Jentel Artist Residency Program
"My whole novel feels like a salvage operation at this point," I just told a fellow artist here. He was kneeling on the pavement in front of the artists' studios (where I lurk for the wi-fi), disassembling a cast, gone awry, of his own head. It looked like he was pulling out insulation from a head-sized hole punched in a wall. "Polyester resin," he told me. "Very toxic."
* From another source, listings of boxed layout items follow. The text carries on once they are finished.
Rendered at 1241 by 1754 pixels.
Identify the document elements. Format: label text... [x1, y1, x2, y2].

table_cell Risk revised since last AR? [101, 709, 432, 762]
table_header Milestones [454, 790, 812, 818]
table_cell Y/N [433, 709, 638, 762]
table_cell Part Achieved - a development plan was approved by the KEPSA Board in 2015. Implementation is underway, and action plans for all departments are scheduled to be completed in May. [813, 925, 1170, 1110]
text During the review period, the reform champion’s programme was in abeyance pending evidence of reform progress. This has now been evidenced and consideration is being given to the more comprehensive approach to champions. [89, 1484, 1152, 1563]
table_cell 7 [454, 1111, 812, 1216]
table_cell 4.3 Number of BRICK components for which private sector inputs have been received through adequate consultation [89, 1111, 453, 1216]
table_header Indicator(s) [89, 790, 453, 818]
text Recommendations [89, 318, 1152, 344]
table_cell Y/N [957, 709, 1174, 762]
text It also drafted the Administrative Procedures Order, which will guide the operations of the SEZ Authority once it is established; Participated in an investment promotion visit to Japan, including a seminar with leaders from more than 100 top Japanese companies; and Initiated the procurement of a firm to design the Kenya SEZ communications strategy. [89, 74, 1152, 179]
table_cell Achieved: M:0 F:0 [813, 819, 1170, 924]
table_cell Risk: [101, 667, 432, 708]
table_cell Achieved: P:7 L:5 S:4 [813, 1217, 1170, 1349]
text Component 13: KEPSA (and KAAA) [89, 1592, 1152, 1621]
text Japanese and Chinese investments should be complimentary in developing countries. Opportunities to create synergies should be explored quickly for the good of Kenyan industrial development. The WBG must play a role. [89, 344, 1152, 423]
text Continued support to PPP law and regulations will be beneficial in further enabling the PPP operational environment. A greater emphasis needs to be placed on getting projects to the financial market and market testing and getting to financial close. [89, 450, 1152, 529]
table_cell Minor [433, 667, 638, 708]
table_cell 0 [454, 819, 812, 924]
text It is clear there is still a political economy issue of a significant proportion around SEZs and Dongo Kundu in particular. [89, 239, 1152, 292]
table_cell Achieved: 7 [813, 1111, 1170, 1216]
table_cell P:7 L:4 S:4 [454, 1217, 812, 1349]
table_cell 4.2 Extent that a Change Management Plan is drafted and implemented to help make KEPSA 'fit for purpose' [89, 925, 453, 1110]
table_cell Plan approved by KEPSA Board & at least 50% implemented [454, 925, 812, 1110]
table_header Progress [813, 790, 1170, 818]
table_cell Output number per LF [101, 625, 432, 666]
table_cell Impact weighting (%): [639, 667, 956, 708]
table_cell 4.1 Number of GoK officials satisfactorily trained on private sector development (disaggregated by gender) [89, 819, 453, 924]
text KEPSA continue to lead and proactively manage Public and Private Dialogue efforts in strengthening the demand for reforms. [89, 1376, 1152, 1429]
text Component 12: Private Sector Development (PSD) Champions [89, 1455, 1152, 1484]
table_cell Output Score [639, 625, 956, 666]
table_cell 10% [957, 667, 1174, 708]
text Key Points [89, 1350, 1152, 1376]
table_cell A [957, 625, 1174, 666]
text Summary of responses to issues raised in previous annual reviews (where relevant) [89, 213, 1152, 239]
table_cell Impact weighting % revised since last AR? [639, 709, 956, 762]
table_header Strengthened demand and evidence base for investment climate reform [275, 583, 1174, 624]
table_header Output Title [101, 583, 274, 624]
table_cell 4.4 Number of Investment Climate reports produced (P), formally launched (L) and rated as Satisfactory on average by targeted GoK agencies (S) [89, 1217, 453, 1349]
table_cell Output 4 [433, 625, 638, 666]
And now another wide-eyed urban writer will attempt to say something meaningful and original about the Wyoming landscape, this green valley in the long evening shadow of the Bighorn Mountains, which loom at the southeastern horizon like a megalithic wall, the peaks a series of belvederes, snowy even as we in the valley roast, treading carefully between air-conditioned studio and air-conditioned house, blade-perfect links a buffer between us and the grass that obscures a civilization of snakes. Biking up Lower Piney Creek Road two nights ago I nearly ran over a pair of bull snakes, three and four feet long. I thought they were rattlers, but they had no rattles, no venom-packing jaws, and they were unconcerned with me as I approached, didn't coil or otherwise move apart from the flicking of their little red tongues. On my way back they were gone, but the grasses offered a rattling tattoo, echo of serpentine mimicry.